Ironically, that same type of bureaucratic red tape is now stunting the very clean energy goals that our elected leaders claim to support.

Remember, the Ohio River Valley is a region that knows a thing or two about using innovation and technology to deliver clean, affordable energy. Producing about a third of America’s total natural gas production, our region’s plentiful energy reserves have provided families and businesses with high-paying jobs and countless economic opportunities over the past decade.

At the same time, no energy source has done more to reduce greenhouse gas emissions across industries than natural gas. In fact, data shows that even as Appalachia’s production increased between 2018-2020, greenhouse gas emissions declined by 20%.

When it comes to energy innovation, Appalachia is second to none. Moreover, the federal Inflation Reduction Act and the Bipartisan Infrastructure Law created an environment ripe with incentives for investments in clean energy technologies like hydrogen and CCS ­– and one that businesses across the tri-state area are eager to invest in.

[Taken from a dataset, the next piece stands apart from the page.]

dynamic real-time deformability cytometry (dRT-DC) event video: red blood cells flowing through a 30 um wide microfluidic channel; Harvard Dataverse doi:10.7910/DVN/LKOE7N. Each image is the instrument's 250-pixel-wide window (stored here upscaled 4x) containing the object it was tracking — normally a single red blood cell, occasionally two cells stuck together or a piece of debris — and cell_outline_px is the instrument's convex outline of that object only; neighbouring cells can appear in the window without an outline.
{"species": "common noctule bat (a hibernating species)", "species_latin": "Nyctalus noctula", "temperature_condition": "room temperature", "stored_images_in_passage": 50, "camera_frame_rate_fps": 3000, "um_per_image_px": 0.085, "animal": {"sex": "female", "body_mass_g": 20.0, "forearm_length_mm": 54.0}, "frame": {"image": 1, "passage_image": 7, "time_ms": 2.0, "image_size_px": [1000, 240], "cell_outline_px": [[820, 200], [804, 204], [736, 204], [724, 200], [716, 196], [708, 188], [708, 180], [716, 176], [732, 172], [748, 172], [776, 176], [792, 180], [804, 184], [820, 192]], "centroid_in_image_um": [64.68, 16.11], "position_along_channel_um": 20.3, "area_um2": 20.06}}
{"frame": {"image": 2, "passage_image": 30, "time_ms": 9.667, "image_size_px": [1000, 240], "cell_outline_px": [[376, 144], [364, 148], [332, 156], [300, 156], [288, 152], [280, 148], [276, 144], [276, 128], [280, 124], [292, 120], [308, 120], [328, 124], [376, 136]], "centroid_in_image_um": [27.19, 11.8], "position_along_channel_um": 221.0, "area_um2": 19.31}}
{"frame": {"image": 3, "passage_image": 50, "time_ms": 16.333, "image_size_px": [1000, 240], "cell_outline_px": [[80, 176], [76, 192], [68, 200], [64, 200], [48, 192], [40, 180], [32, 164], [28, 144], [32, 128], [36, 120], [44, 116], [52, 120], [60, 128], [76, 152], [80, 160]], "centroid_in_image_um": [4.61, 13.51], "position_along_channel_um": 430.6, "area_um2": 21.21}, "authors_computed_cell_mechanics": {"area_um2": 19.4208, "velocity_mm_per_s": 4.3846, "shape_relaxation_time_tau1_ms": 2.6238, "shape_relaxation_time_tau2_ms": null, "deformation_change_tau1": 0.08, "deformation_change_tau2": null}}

The White House recently urged the industry to speed up their low-carbon efforts and “grab the baton and run” in advancing clean energy goals. We’re trying — but an unfavorable regulatory environment is obstructing the process. Please, give us the baton then stand back and see how fast we can run.

Appalachia’s natural gas industry has a proven track record of producing clean and affordable energy that strengthens not just our region, but the country as a whole.

We’re ready to do more.

But federal officials need to act with the same urgency pressed upon the industry. By doing so, we’ll unlock a new economic engine, moving our region and nation forward in the process.